What Have We Become?
As Americans it seems too many of us have lost sight of how we and our ancestors got here. Instead, we have begun to unravel the amazingly wonderful amalgam of people that has made our country great. Rather than celebrating the richness of our diversity, more and more of us are retreating out of fear behind mental and physical walls intended to keep all the “others” out, whoever those others might be.
This phenomenon is personified by our President who wants to build walls to seal off both our borders and our minds. These are walls of fear, walls of anger, walls of bigotry, walls of class and even walls that server as barriers to trade. Race and gender walls are also part of his mix and far too many of us are following his lead.
In fact, by his speech and conduct President Trump has opened our national door of acceptability to racial and cultural stereotyping, giving them legitimacy. Demonizing Latinos, middle easterners, Muslims, Asians and the poor has become acceptable. Apparently, he fears them all and wants to sanitize our land from what he sees as their dangerously contaminating influences. But in the long run his walls won’t work and will fail just like China’s Great Wall and the attempt by Japan’s rulers to seal that nation off from the rest of the world during the Seventeenth-century.
However, in the short run it gives license to fearful segments of our populace who are terrified by the prospect of being faced with the reality, expense, competition and trouble of improving American society as a whole. For them, so long as they are comfortable and protected in their enclaves, everything is just fine. They want to ignore the facts that they or their ancestors for the most part came to our shores as either persecuted minorities, poor immigrants or were forcibly brought here as slaves or indentured servants. It was that openness that has led to our nation’s success.
This sort of thinking desires to short change public education and other government services so its children can go to private schools. It is happy keeping the poor, people of color and immigrants in rundown and ignored ghettos. Such conditions of poverty and living in uneducated squalor, ends up condemning many of them to lives of crime in order to survive.
In the words of a renowned African-American lawyer, Bryan Stevenson, out of fear “we have created a new cast system that forces thousands of people into [poverty and] homelessness…and renders them virtually unemployable.” Local and state governments have been forced to shift funds from education, health, welfare and sanitation services to pay for mass incarceration. Today we spend $80 billion a year incarcerating up 2.3 million people, the majority of which come out of our inner cities and other poor ghettos.
But if we were to open our hearts and minds to the plights of these fellow Americans at an early age in their lives, we could provide education systems that could truly equip the majority to be productive citizens when they reach adulthood. Instead, we condemn them to poverty by ignoring these issues and create the conditions that pave the path to the very crimes so many of us abhor.
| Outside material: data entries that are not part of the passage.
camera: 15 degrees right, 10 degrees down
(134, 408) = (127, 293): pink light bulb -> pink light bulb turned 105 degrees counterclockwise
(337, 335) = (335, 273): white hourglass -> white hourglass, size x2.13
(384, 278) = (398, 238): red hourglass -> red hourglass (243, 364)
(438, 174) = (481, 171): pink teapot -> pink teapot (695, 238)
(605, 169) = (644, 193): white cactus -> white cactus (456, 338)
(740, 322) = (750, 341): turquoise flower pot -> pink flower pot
Together we need to face those fears and tear down all the unnecessary walls that so many want to erect. Walls, which in the end don’t work but instead only make things worse, as well as impoverish the rest of us in terms of our moral, cultural and spiritual lives. They are the walls that if left in place will destroy our nation’s future. Instead, we need to collectively reembrace the challenges of our wonderful amalgam of diversity to continue our nation’s ongoing quest for greatness.